EXERCISE
Retype exactly what runs from the first line of the data to the line with "- @devtools/config@1.0.7", keeping both of those lines and skipping pictures.

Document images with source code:
────────

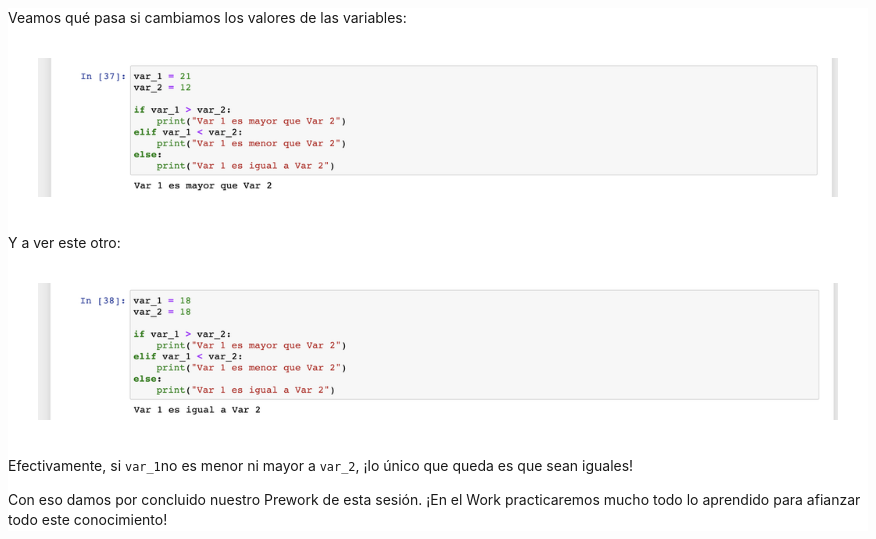 Veamos qué pasa si cambiamos los valores de las variables:

<div style="padding: 10px; margin: 20px"><img src='./Imgs/notebook_31.png'></div>

Y a ver este otro:

<div style="padding: 10px; margin: 20px"><img src='./Imgs/notebook_32.png'></div>

Efectivamente, si `var_1`no es menor ni mayor a `var_2`, ¡lo único que queda es que sean iguales!

Con eso damos por concluido nuestro Prework de esta sesión. ¡En el Work practicaremos mucho todo lo aprendido para afianzar todo este conocimiento!
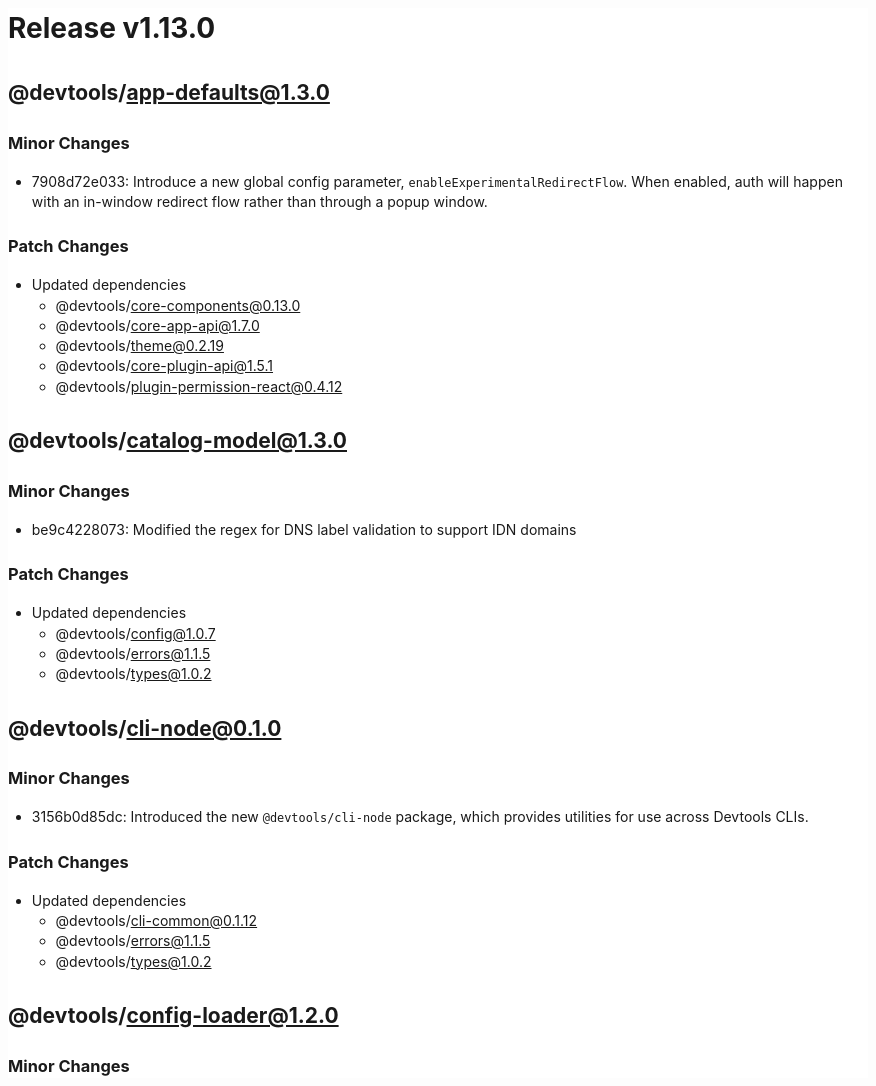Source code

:# Release v1.13.0

## @devtools/app-defaults@1.3.0

### Minor Changes

- 7908d72e033: Introduce a new global config parameter, `enableExperimentalRedirectFlow`. When enabled, auth will happen with an in-window redirect flow rather than through a popup window.

### Patch Changes

- Updated dependencies
  - @devtools/core-components@0.13.0
  - @devtools/core-app-api@1.7.0
  - @devtools/theme@0.2.19
  - @devtools/core-plugin-api@1.5.1
  - @devtools/plugin-permission-react@0.4.12

## @devtools/catalog-model@1.3.0

### Minor Changes

- be9c4228073: Modified the regex for DNS label validation to support IDN domains

### Patch Changes

- Updated dependencies
  - @devtools/config@1.0.7
  - @devtools/errors@1.1.5
  - @devtools/types@1.0.2

## @devtools/cli-node@0.1.0

### Minor Changes

- 3156b0d85dc: Introduced the new `@devtools/cli-node` package, which provides utilities for use across Devtools CLIs.

### Patch Changes

- Updated dependencies
  - @devtools/cli-common@0.1.12
  - @devtools/errors@1.1.5
  - @devtools/types@1.0.2

## @devtools/config-loader@1.2.0

### Minor Changes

────────

TASK RESULT
 Veamos qué pasa si cambiamos los valores de las variables:

<div style="padding: 10px; margin: 20px"><img src='./Imgs/notebook_31.png'></div>

Y a ver este otro:

<div style="padding: 10px; margin: 20px"><img src='./Imgs/notebook_32.png'></div>

Efectivamente, si `var_1`no es menor ni mayor a `var_2`, ¡lo único que queda es que sean iguales!

Con eso damos por concluido nuestro Prework de esta sesión. ¡En el Work practicaremos mucho todo lo aprendido para afianzar todo este conocimiento!
Source code

:# Release v1.13.0

## @devtools/app-defaults@1.3.0

### Minor Changes

- 7908d72e033: Introduce a new global config parameter, `enableExperimentalRedirectFlow`. When enabled, auth will happen with an in-window redirect flow rather than through a popup window.

### Patch Changes

- Updated dependencies
  - @devtools/core-components@0.13.0
  - @devtools/core-app-api@1.7.0
  - @devtools/theme@0.2.19
  - @devtools/core-plugin-api@1.5.1
  - @devtools/plugin-permission-react@0.4.12

## @devtools/catalog-model@1.3.0

### Minor Changes

- be9c4228073: Modified the regex for DNS label validation to support IDN domains

### Patch Changes

- Updated dependencies
  - @devtools/config@1.0.7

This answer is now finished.